Apesar dos índices de inflação estarem baixo, na casa de 0,11% no mês de março, é bom lembrar que os mesmos representam uma média, ou seja, há preços que estão sendo reajustados bem acima desses índices oficiais. Aqui em Juiz de Fora (MG), onde resido atualmente, a passagem de ônibus passou de R$ 1,55 para R$ 1,75, um aumento de 12,90%, apesar de peritos não terem encontrado base para tamanho reajuste. Com isso, a população chega a acreditar que se está governando para as elites empresariais e não para o povo. E tem mais, o atual prefeito, assim que foi eleito prometeu reduzir o preço das passagens. Promessa nunca cumprida. E para piorar ainda mais, a energia elétrica teve um reajuste de mais de 6% na semana passada. Com isso, fica muito difícil creditar que a inflação está controlada e a classe trabalhadora vem observando seu poder de compra cada vez mais corroído por esse imposto inflacionário (perda do poder de compra da moeda para a inflação).

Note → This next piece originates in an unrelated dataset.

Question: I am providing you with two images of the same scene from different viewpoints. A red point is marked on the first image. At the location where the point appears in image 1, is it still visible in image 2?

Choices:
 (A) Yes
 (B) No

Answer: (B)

Paralelamente, tem-se observado cada vez mais um processo de apreciação cambial, com o dólar caindo cada vez mais. Acredita-se que se continuar assim, em breve US$ 1,00 custará menos de R$ 2,00. Isso tem acontecido por causas das elevadas taxas de juros reais da economia brasileira e também por conta dos sucessivos superávits comerciais (exportações maiores do que importações). Esses fatores contribuem para uma entrada maciça de dólares na economia e com isso observamos a velha e conhecida Lei da Oferta e da Procura. Excesso de oferta de dólares na nossa economia contribui para uma queda do preço do mesmo. Como é um fenômeno decorrente do próprio mercado, chama-se de apreciação cambial. Se fosse por intervenção do governo seria chamado de sobrevalorização cambial. Isso favorece as importações, que ficam mais baratas e prejudica as exportações, que perdem competitividade no mercado internacional, pois nossos produtos ficam mais caros. E no mercado interno, a indústria nacional se vê a mercê da concorrência com os produtos importados que entram aqui mais baratos. Isso tem contribuído para o fechamento de muitas empresas e de muitos postos de trabalho. Para o governo, isso acaba sendo bom, pois o mesmo passa controlar a inflação (que não está tão sob controle) com a taxa de câmbio apreciada. Instrumento chamado de Âncora Cambial.

Em suma, os rumos da política econômica precisam ser melhores observados, pois juros altos e câmbio apreciado contribuem para certo controle da inflação (isso no ambiente concorrencial, pois como observamos nos exemplos acima, de pouca ou nenhuma concorrência, a inflação não está sob controle), mas prejudica a geração de empregos.